West Sacramento, California

The Muir’s were new to Edinburgh when Logan was born January 2, 1882. Loosing his father at the age of 16, Logan lived in a family of nine children and to say the family had a modest means of support would be optimistic. His father Alexander was a tailor and his mother Margaret was no more than a cleaning woman after her husband died.  Logan ventured to America in 1907, married Alexis in 1911, became a U.S. citizen in 1926, and finished a career with the Chicago, Burlington, and Quincy Railroad (CB&Q) in 1948. He passed away 1955 in Clarendon Hills, Illinois at the age of 73, having never returned to Scotland.


Logan’s father, Alexander, was born in 1852 and raised about 20 miles north of Edinburgh across the Firth of Forth  -- in the little village of East Wemyss.  In 1877, at nearby Kirkcaldy, he married Margaret Napier who gave birth to twins Alexander and Maggie the following year.  Alexander, destined to become Logan’s oldest brother, died an infant 6 months later.  In 1881 the family moved to the big city of Edinburgh at #3 Potter Row where Logan was born soon after. The family remained at Potter Row for three or four years, then moved to #4 Horne Lane. Later the 1891 census shows the family residing at #10 St. Stephen Street with Alexander (39), Margaret (39), Maggie (13), David (11), Logan (9), James (7), Annie (4), Isabella (2), and Mary (11 months).

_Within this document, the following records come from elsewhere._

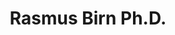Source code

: ---
title: "Rasmus Birn Ph.D."
presenter_id: rasmus_birn
position: Staff Scientist
start_date: 1999
end_date: 2009
email: 
phone: 
photo: assets/images/portrait.jpg
status: former
layout: member 
---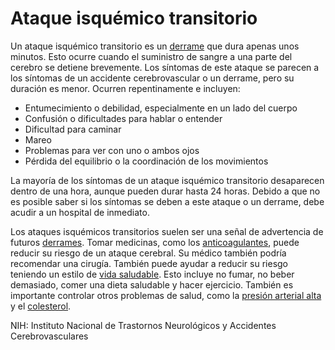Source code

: Ataque isquémico transitorio
============================


Un ataque isquémico transitorio es un [derrame](https://medlineplus.gov/spanish/stroke.html) que dura apenas unos minutos. Esto ocurre cuando el suministro de sangre a una parte del cerebro se detiene brevemente. Los síntomas de este ataque se parecen a los síntomas de un accidente cerebrovascular o un derrame, pero su duración es menor. Ocurren repentinamente e incluyen:


* Entumecimiento o debilidad, especialmente en un lado del cuerpo
* Confusión o dificultades para hablar o entender
* Dificultad para caminar
* Mareo
* Problemas para ver con uno o ambos ojos
* Pérdida del equilibrio o la coordinación de los movimientos


La mayoría de los síntomas de un ataque isquémico transitorio desaparecen dentro de una hora, aunque pueden durar hasta 24 horas. Debido a que no es posible saber si los síntomas se deben a este ataque o un derrame, debe acudir a un hospital de inmediato. 


 Los ataques isquémicos transitorios suelen ser una señal de advertencia de futuros [derrames](https://medlineplus.gov/spanish/ischemicstroke.html). Tomar medicinas, como los [anticoagulantes](https://medlineplus.gov/spanish/bloodthinners.html), puede reducir su riesgo de un ataque cerebral. Su médico también podría recomendar una cirugía. También puede ayudar a reducir su riesgo teniendo un estilo de [vida saludable](https://medlineplus.gov/spanish/healthyliving.html). Esto incluye no fumar, no beber demasiado, comer una dieta saludable y hacer ejercicio. También es importante controlar otros problemas de salud, como la [presión arterial alta](https://medlineplus.gov/spanish/howtopreventhighbloodpressure.html) y el [colesterol](https://medlineplus.gov/spanish/howtolowercholesterol.html).
 


NIH: Instituto Nacional de Trastornos Neurológicos y Accidentes Cerebrovasculares 

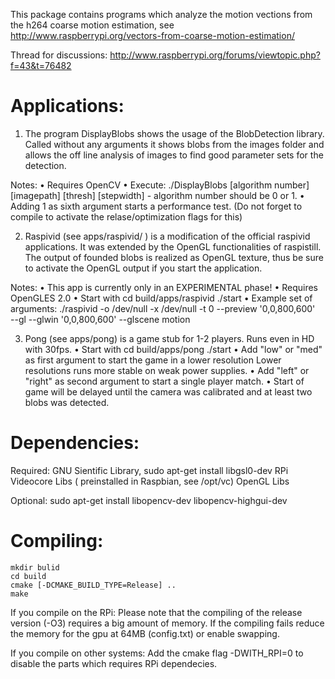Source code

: This package contains programs which analyze the 
motion vections from the h264 coarse motion estimation, see
http://www.raspberrypi.org/vectors-from-coarse-motion-estimation/

Thread for discussions:
http://www.raspberrypi.org/forums/viewtopic.php?f=43&t=76482


Applications:
==============

1. The program DisplayBlobs shows the usage of the BlobDetection
library. Called without any arguments it shows blobs from the
images folder and allows the off line analysis of images
to find good parameter sets for the detection.
 
Notes:
• Requires OpenCV
• Execute: ./DisplayBlobs [algorithm number] [imagepath] [thresh] [stepwidth]
		- algorithm number should be 0 or 1.
• Adding 1 as sixth argument starts a performance test. (Do not forget
	to compile to activate the relase/optimization flags for this)
 
2. Raspivid (see apps/raspivid/ ) is a modification of the official
raspivid applications. It was extended by the OpenGL functionalities 
of raspistill. The output of founded blobs is realized as OpenGL texture,
thus be sure to activate the OpenGL output if you start the application.
 
Notes:
• This app is currently only in an EXPERIMENTAL phase! 
• Requires OpenGLES 2.0
• Start with
		cd build/apps/raspivid
		./start
• Example set of arguments:
	./raspivid -o /dev/null -x /dev/null -t 0 --preview '0,0,800,600' \
		--gl --glwin '0,0,800,600' --glscene motion 
 
3. Pong (see apps/pong) is a game stub for 1-2 players. Runs even in HD with 30fps.
• Start with
	cd build/apps/pong
	./start
• Add "low" or "med" as first argument to start the game in a lower resolution
	Lower resolutions runs more stable on weak power supplies.
• Add "left" or "right" as second argument to start a single player match.
• Start of game will be delayed until the camera was calibrated
  and at least two blobs was detected.


Dependencies:
==========
Required:
	GNU Sientific Library, sudo apt-get install libgsl0-dev 
	RPi Videocore Libs ( preinstalled in Raspbian, see /opt/vc) 
	OpenGL Libs

Optional:
	sudo apt-get install libopencv-dev libopencv-highgui-dev


Compiling:
==========

	mkdir bulid
	cd build
	cmake [-DCMAKE_BUILD_TYPE=Release] ..
	make

 If you compile on the RPi: Please note that the compiling 
 of the release version (-O3) requires a big amount of memory.
 If the compiling fails reduce the memory for the gpu at 64MB (config.txt) or enable 
 swapping.

 If you compile on other systems: Add the cmake flag
 -DWITH_RPI=0
 to disable the parts which requires RPi dependecies.


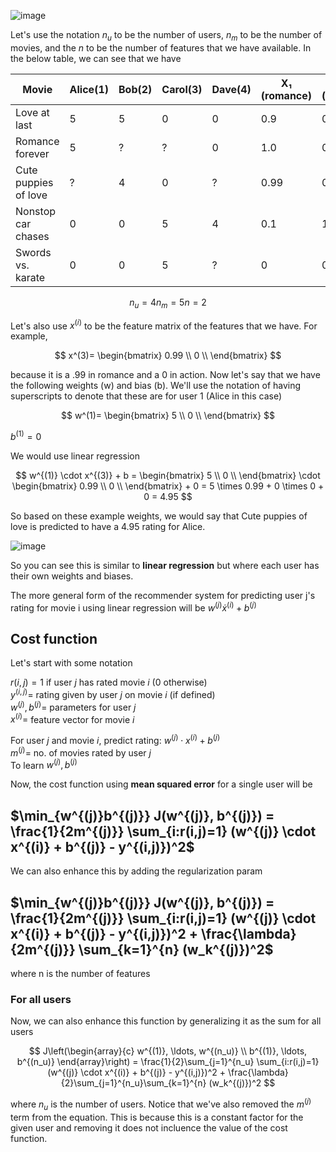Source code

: ![image](https://github.com/user-attachments/assets/c9045154-d8f7-4edd-82ee-d65fe6302ec0)

Let's use the notation $n_u$ to be the number of users, $n_m$ to be the number of movies, and the $n$ to be the number of features that we have available. In the below table, we can see that we have 

| Movie | Alice(1) | Bob(2) | Carol(3) | Dave(4) | X₁ (romance) | X₂ (action) |
|-------|----------|--------|----------|---------|--------------|-------------|
| Love at last | 5 | 5 | 0 | 0 | 0.9 | 0 |
| Romance forever | 5 | ? | ? | 0 | 1.0 | 0.01 |
| Cute puppies of love | ? | 4 | 0 | ? | 0.99 | 0 |
| Nonstop car chases | 0 | 0 | 5 | 4 | 0.1 | 1.0 |
| Swords vs. karate | 0 | 0 | 5 | ? | 0 | 0.9 |

$$
n_u=4
n_m=5
n=2
$$

Let's also use $x^(i)$ to be the feature matrix of the features that we have. For example, 

$$
x^(3)=
\begin{bmatrix}
   0.99 \\
   0 \\
\end{bmatrix}
$$

because it is a .99 in romance and a 0 in action. Now let's say that we have the following weights (w) and bias (b). We'll use the notation of having superscripts to denote that these are for user 1 (Alice in this case)

$$
w^(1)=
\begin{bmatrix}
   5 \\
   0 \\
\end{bmatrix}
$$

$b^(1)=0$

We would use linear regression

$$ w^{(1)} \cdot x^{(3)} + b 
= \begin{bmatrix} 5 \\ 
0 \\ \end{bmatrix} \cdot \begin{bmatrix} 0.99 \\
0 \\ \end{bmatrix} + 0 
= 5 \times 0.99 + 0 \times 0 + 0 = 4.95 $$

So based on these example weights, we would say that Cute puppies of love is predicted to have a 4.95 rating for Alice.

![image](https://github.com/user-attachments/assets/3f8a4b66-7180-45bc-85a6-92f3826eccd3)

So you can see this is similar to **linear regression** but where each user has their own weights and biases.

The more general form of the recommender system for predicting user j's rating for movie i using linear regression will be $w^(j) \dot x^(i) + b^(j)$

## Cost function

Let's start with some notation

$r(i,j) = 1$ if user $j$ has rated movie $i$ ($0$ otherwise)  
$y^{(i,j)} =$ rating given by user $j$ on movie $i$ (if defined)  
$w^{(j)}, b^{(j)} =$ parameters for user $j$  
$x^{(i)} =$ feature vector for movie $i$  

For user $j$ and movie $i$, predict rating: $w^{(j)} \cdot x^{(i)} + b^{(j)}$  
$m^{(j)} =$ no. of movies rated by user $j$  
To learn $w^{(j)}, b^{(j)}$

Now, the cost function using **mean squared error** for a single user will be

## $\min_{w^{(j)}b^{(j)}} J(w^{(j)}, b^{(j)}) = \frac{1}{2m^{(j)}} \sum_{i:r(i,j)=1} (w^{(j)} \cdot x^{(i)} + b^{(j)} - y^{(i,j)})^2$

We can also enhance this by adding the regularization param

## $\min_{w^{(j)}b^{(j)}} J(w^{(j)}, b^{(j)}) = \frac{1}{2m^{(j)}} \sum_{i:r(i,j)=1} (w^{(j)} \cdot x^{(i)} + b^{(j)} - y^{(i,j)})^2 + \frac{\lambda}{2m^{(j)}} \sum_{k=1}^{n} (w_k^{(j)})^2$

where n is the number of features

### For all users

Now, we can also enhance this function by generalizing it as the sum for all users

$$
J\left(\begin{array}{c}
w^{(1)}, \ldots, w^{(n_u)} \\
b^{(1)}, \ldots, b^{(n_u)}
\end{array}\right) = \frac{1}{2}\sum_{j=1}^{n_u} \sum_{i:r(i,j)=1} (w^{(j)} \cdot x^{(i)} + b^{(j)} - y^{(i,j)})^2 + \frac{\lambda}{2}\sum_{j=1}^{n_u}\sum_{k=1}^{n} (w_k^{(j)})^2
$$

where $n_u$ is the number of users. Notice that we've also removed the $m^(j)$ term from the equation. This is because this is a constant factor for the given user and removing it does not incluence the value of the cost function.

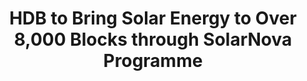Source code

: ---
layout: post
title: "HDB to Bring Solar Energy to Over 8,000 Blocks through SolarNova Programme"
file_url: https://www.hdb.gov.sg/cs/infoweb/about-us/news-and-publications/press-releases/HDB-to-bring-solar-energy
---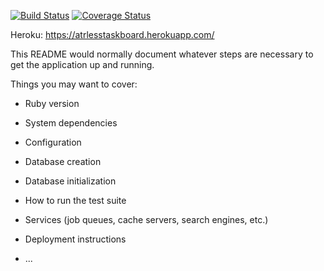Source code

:[![Build Status](https://img.shields.io/endpoint.svg?url=https%3A%2F%2Factions-badge.atrox.dev%2Fartlessnick%2FTaskManager%2Fbadge%3Fref%3Ddevelop&style=social)](https://actions-badge.atrox.dev/artlessnick/TaskManager/goto?ref=develop)
[![Coverage Status](https://coveralls.io/repos/github/artlessnick/TaskManager/badge.svg?branch=main)](https://coveralls.io/github/artlessnick/TaskManager?branch=main)

Heroku: https://atrlesstaskboard.herokuapp.com/

This README would normally document whatever steps are necessary to get the
application up and running.

Things you may want to cover:

* Ruby version

* System dependencies

* Configuration

* Database creation

* Database initialization

* How to run the test suite

* Services (job queues, cache servers, search engines, etc.)

* Deployment instructions

* ...

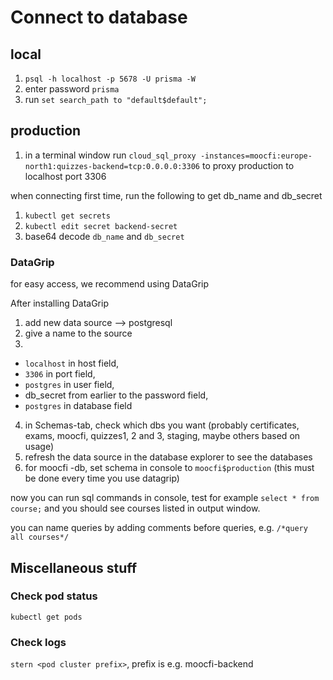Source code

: # Connect to database

## local

1. `psql -h localhost -p 5678 -U prisma -W`
2. enter password `prisma`
3. run `set search_path to "default$default";`

## production

1. in a terminal window run
`cloud_sql_proxy -instances=moocfi:europe-north1:quizzes-backend=tcp:0.0.0.0:3306`
to proxy production to localhost port 3306

when connecting first time, run the following to get db_name and db_secret

1. `kubectl get secrets`
2. `kubectl edit secret backend-secret`
3. base64 decode `db_name` and `db_secret`

### DataGrip

for easy access, we recommend using DataGrip

After installing DataGrip

1. add new data source --> postgresql
2. give a name to the source
3.
* `localhost` in host field,
* `3306` in port field,
* `postgres` in user field,
* db_secret from earlier to the password field,
* `postgres` in database field
4. in Schemas-tab, check which dbs you want (probably certificates, exams, moocfi, quizzes1, 2 and 3, staging, maybe others based on usage)
5. refresh the data source in the database explorer to see the databases
6. for moocfi -db, set schema in console to `moocfi$production` (this must be done every time you use datagrip)

now you can run sql commands in console, test for example `select * from course;` and you should see courses listed in output window.

you can name queries by adding comments before queries, e.g. `/*query all courses*/`

## Miscellaneous stuff

### Check pod status

`kubectl get pods`

### Check logs

`stern <pod cluster prefix>`, prefix is e.g. moocfi-backend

Alexander died in 1898 at the age of 46, leaving the Muir family to fend for itself in Edinburgh.  At this time the oldest child Maggie was 20, and Logan 16.  The oldest boy, David, left home to live with his uncle Andrew Napier in Kirkcaldy.  Three years later the 1901 census shows Maggie working as a waitress and her brother Logan as a butcher, being the oldest boy still at home. There were six younger than him with Annie at 14 and shown as staying home rather than at school, likely to watch the children while others were working. One could consider the family struggling and thoughts may have begun in young Logan’s mind of a life separated from the trappings of a lower class family..  thoughts to be played out six years later.

Logan Napier Muir

1948

At the beginning of the 20th Century America was receiving immigrants at a record pace. Logan was in his early 20’s and may have been attracted by Edinburgh agents representing the thriving meat packing industry or Anchor Ship Line promising solid employment and a prosperous future in Chicago.


On the left is a 1902 brochure advertising the Anchor Line route between New York and Glasgow, the same ship line and route Logan took. A second class cabin cost $35 ($915 in 2010 dollars) to sail Glasgow to New York.

April 29, 1907 Logan boarded the SS Furnessia in Glasgow for the 12 day cruise to America including a stop at Moville, Ireland.

SS Furnessia -- Logan first saw the Statue of Liberty from this ship.  It was an aging ship of 27 years owned by Anchor Line and comparatively small in 1907.  At one time it carried 242 first class, 136 second class, and 981 third class passengers. It wasn’t unusual for steamships of the 19th Century to also have sails, although these horizontal yards were probably removed prior to 1907.